| |
|
La Ciotat, le 13 mars 2011
Cher Jacques,
Après lecture de votre biographie, certaines interrogations me
viennent à l'esprit. Vos parents étaient aisés et
ont souhaité pour vous de hautes études comme H.E.C.,
dont vous avez été renvoyé, et le lycée
laïc de Clichy, duquel vous avez été renvoyé
après avoir agressé le proviseur. Après avoir
été représentant en tissus, vous avez fait la
guerre d'Algérie pour laquelle vous avez reçu, des mains
du général de Gaulle, la croix de la valeur militaire, et
en mars 1959 vous avez reçu le certificat de bonne conduite de
la 626è compagnie. Après vos efforts au sein
de l'armée, et de retour dans la vie civile, votre vie ne sera
que braquages, casses, meurtres... Comment pouvez-vous m'expliquer ce
changement alors que vous avez été décoré
par la France? Pourquoi cette haine envers les autorités?
Avez-vous subi un traumatisme pendant la guerre? On dit de vous que
votre quête est l'argent, vos parents vous ont pourtant offert
une auberge et vous en avez fait un repaire de brigands... Que s'est-il
passé? Vous êtes-vous vous-même un jour posé
la question?
Je vous remercie pour votre réponse, Jacques!
Clémence
Établissement Ste-Trinité Marseille
Paris, 1er novembre 1979
Clémence,
Décidément, j'avoue que certaines choses me
dépassent un peu. En effet, il s'agit ici de la seconde lettre
en peu de temps où l'idée de «projet
scolaire» est convoquée. De plus, vous dites avoir lu ma
biographie. Je serais quand même très étonné
que «L'Instinct de Mort» soit étudié en cours
de français! Bref...
Honnêtement, je ne me suis jamais réellement posé
la question profonde de mes agissements. À vrai dire, trouver
une réponse ne changerait pas grand-chose. Mais surtout,
j'assume totalement ce que je suis. Hors de question pour moi de
rejeter la faute sur la société ou de trouver d'autres
prétextes faciles. J'ai choisi un certain mode de vie! C'est le
mien et il comporte des risques. Après tout, crever avec une
balle entre les deux yeux, c'est pas plus idiot que de s'emplafonner
dans un platane ou se faire renverser par une voiture.
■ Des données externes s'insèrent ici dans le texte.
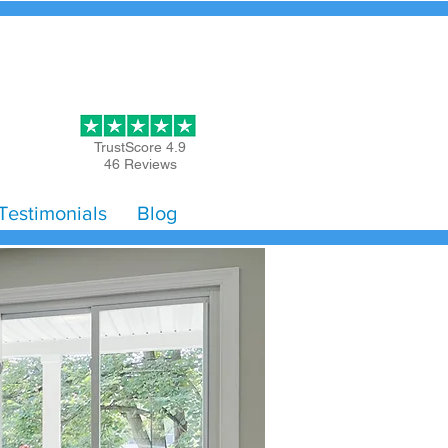
Get Started
TrustScore 4.9
46 Reviews
Testimonials
Blog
Mes parents! Je n'ai jamais compris mon père et sa soumission
à ce qui l'entourait! Mais c'est MON père, et rien que
pour ça, je n'ai aucun droit de jugement sur ce qu'il a
été et ce qu'il a fait! Peut-être qu'en m'offrant
cette auberge et ces diverses opportunités d'emplois auxquelles
vous faites référence, mes parents ont mis le doigt sur
ce qui, inconsciemment, m'effrayait, à savoir, vivre une vie
rythmée par des paramètres qui au bout du compte font de
l'individu un zombie, bien élevé, bien sous tous
rapports, une bonne vache à lait capable de subvenir aux besoins
d'un état! Mais quelle connerie! C'est merveilleux de payer ses
impôts, d'être un citoyen respectable et respecté
parce qu'on est bien calé dans un moule social! Le plus dur, ce
n'est pas d'y entrer. Dès notre plus jeune âge, on nous
apprend la recette magique. Non, le plus difficile, c'est d'avoir les
couilles d'en sortir et de ne pas y retourner!
Alors, bien sûr, parfois, j'ai des regrets, le dos au mur. Et
voir les larmes de ma fille, mes absences à son égard,
bref. Ainsi va ma vie, et à la finale, faudra faire avec!
Quant à l'Algérie, laissez ce souvenir là
où il est, c'est-à-dire au rayon des souvenirs!